- What is asked
Pick out and copy every line in the rows below that contains the string "right". Case counts, so match capital and lowercase letters exactly.

[Rows from a segmentation dataset]
━━━━━━━━━━━━━━━━━━━━━━━━━━━━━━

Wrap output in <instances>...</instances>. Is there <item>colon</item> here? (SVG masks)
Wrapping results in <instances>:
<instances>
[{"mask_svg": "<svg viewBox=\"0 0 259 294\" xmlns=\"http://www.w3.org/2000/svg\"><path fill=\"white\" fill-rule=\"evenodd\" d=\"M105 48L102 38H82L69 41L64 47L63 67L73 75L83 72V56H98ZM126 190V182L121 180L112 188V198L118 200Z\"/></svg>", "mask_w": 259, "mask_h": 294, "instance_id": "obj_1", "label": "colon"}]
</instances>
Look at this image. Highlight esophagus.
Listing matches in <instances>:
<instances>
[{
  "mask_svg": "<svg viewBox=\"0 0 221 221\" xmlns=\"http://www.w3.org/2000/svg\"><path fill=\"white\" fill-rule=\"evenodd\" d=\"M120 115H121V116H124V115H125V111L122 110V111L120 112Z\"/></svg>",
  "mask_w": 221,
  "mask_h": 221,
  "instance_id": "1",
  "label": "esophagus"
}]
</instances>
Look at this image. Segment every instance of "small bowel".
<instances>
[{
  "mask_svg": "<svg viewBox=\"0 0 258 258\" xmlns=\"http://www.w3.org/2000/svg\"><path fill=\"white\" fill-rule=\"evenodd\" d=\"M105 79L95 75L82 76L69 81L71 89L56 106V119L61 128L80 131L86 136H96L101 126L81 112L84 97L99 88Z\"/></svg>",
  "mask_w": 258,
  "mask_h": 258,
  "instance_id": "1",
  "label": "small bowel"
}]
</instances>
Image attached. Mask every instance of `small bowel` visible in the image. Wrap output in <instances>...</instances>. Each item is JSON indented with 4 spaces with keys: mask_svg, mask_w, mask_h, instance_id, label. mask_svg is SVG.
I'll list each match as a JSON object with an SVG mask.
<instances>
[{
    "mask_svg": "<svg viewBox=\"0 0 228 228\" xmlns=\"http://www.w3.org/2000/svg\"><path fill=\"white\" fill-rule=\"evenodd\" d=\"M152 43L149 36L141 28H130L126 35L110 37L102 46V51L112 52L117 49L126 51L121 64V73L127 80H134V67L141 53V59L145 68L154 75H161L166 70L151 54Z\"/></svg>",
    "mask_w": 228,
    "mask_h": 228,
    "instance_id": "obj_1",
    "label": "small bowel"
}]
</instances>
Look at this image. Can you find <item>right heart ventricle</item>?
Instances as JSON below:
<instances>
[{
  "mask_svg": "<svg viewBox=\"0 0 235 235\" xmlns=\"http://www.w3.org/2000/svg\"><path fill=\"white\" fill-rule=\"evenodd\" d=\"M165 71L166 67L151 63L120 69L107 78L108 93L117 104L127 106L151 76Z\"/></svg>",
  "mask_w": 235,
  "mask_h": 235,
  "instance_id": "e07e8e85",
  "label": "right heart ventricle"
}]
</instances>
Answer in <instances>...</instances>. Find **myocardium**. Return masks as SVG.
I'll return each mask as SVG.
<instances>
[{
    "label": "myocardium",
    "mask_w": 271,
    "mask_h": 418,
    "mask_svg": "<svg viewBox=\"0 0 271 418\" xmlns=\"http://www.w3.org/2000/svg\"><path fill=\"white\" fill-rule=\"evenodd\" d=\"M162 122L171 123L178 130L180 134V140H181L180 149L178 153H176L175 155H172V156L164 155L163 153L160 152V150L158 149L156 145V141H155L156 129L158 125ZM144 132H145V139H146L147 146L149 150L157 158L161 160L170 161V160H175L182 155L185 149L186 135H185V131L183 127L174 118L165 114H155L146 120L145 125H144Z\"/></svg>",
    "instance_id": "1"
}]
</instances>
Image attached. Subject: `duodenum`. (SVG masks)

━━━━━━━━━━━━━━━━━━━━━━━━━━━━━━

- Exercise result
Look at this image. Can you find <item>right heart ventricle</item>?
  "label": "right heart ventricle"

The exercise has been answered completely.